Exercise aim:
Return every line of the data that contains the string "roads".

Records supplied:

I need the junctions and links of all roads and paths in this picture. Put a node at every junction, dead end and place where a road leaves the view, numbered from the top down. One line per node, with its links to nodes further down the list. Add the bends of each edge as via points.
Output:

--

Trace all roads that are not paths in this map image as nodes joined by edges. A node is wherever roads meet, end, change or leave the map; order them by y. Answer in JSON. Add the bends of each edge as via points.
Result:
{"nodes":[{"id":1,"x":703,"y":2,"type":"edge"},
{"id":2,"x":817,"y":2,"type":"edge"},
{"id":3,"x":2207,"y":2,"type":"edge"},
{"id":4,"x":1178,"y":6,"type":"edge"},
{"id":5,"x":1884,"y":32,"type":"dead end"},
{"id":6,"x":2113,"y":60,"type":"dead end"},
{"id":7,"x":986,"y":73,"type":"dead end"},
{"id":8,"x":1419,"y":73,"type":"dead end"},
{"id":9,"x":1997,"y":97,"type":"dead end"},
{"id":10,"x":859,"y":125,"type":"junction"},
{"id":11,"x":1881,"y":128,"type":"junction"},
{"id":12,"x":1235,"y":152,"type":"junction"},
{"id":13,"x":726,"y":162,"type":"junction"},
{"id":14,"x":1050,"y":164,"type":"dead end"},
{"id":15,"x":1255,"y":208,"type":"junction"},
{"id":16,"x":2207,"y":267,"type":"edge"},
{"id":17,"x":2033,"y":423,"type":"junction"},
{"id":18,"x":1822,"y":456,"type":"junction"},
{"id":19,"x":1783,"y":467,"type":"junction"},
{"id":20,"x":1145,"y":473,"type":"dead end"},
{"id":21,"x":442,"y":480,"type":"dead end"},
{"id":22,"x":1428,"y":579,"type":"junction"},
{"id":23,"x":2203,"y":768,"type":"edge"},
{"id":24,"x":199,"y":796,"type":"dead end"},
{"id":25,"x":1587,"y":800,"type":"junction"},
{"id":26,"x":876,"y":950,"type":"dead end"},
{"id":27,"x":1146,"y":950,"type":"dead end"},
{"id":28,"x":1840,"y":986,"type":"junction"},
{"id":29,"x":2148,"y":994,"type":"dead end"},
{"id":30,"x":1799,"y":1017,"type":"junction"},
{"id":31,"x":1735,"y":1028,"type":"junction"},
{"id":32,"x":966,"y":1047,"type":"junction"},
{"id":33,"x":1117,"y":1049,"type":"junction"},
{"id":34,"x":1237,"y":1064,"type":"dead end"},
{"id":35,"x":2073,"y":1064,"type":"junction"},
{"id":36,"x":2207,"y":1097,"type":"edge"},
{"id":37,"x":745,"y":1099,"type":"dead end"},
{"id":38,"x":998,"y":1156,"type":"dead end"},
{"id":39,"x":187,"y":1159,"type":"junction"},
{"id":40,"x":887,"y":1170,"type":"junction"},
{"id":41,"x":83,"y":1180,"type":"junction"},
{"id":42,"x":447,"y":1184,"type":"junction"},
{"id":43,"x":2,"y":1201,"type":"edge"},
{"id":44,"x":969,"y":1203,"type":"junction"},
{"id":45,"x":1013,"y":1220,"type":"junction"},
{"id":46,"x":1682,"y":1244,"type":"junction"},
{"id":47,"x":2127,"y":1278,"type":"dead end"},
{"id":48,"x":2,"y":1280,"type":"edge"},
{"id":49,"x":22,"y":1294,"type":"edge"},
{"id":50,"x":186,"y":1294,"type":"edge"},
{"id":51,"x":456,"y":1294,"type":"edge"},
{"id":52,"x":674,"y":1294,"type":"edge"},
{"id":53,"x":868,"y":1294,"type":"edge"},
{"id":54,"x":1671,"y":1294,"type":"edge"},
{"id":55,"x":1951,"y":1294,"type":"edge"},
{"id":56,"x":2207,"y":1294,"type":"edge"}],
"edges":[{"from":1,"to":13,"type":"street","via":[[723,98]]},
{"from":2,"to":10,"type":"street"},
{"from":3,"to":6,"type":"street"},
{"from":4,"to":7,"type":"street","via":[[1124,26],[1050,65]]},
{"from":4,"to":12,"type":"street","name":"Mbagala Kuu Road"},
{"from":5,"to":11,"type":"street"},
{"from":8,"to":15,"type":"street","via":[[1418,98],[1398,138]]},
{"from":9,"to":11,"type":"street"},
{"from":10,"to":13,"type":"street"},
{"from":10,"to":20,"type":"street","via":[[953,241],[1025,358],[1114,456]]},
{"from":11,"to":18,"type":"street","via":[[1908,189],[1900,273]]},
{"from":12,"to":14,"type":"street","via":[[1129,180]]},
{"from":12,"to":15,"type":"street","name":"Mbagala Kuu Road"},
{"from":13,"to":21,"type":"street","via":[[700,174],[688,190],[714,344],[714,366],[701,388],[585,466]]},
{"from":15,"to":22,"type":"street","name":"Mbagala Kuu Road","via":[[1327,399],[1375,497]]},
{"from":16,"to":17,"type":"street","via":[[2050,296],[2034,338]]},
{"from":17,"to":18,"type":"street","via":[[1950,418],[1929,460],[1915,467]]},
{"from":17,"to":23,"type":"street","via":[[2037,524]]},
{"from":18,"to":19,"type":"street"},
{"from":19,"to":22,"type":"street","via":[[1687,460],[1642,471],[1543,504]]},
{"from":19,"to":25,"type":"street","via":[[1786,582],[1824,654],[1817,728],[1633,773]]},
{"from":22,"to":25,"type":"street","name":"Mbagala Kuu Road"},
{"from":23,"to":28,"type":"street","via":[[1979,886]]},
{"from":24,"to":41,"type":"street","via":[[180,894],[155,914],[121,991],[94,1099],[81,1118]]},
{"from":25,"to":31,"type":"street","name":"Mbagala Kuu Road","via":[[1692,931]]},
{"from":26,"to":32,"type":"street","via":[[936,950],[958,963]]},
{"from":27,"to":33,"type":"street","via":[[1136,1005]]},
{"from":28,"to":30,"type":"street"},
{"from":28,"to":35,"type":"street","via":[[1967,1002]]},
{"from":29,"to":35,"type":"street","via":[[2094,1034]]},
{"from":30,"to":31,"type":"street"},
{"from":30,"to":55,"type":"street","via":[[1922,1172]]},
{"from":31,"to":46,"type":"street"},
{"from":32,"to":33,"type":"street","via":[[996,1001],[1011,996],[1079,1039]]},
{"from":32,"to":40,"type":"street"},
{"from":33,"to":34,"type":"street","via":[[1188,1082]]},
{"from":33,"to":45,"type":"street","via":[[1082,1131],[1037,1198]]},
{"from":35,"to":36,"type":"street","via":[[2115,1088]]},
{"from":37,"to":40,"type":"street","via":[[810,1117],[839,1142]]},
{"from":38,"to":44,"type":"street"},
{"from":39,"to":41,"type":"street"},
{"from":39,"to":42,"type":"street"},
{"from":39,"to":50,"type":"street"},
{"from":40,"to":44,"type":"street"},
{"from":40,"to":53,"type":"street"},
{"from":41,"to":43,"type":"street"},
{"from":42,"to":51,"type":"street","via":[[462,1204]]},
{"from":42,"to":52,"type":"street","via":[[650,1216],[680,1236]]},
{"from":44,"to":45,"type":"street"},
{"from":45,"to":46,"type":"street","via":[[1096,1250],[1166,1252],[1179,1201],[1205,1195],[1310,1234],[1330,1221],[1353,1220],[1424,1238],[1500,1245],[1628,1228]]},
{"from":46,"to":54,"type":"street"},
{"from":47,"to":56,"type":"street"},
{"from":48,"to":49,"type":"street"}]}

Solution for this task:
I need the junctions and links of all roads and paths in this picture. Put a node at every junction, dead end and place where a road leaves the view, numbered from the top down. One line per node, with its links to nodes further down the list. Add the bends of each edge as via points.
Trace all roads that are not paths in this map image as nodes joined by edges. A node is wherever roads meet, end, change or leave the map; order them by y. Answer in JSON. Add the bends of each edge as via points.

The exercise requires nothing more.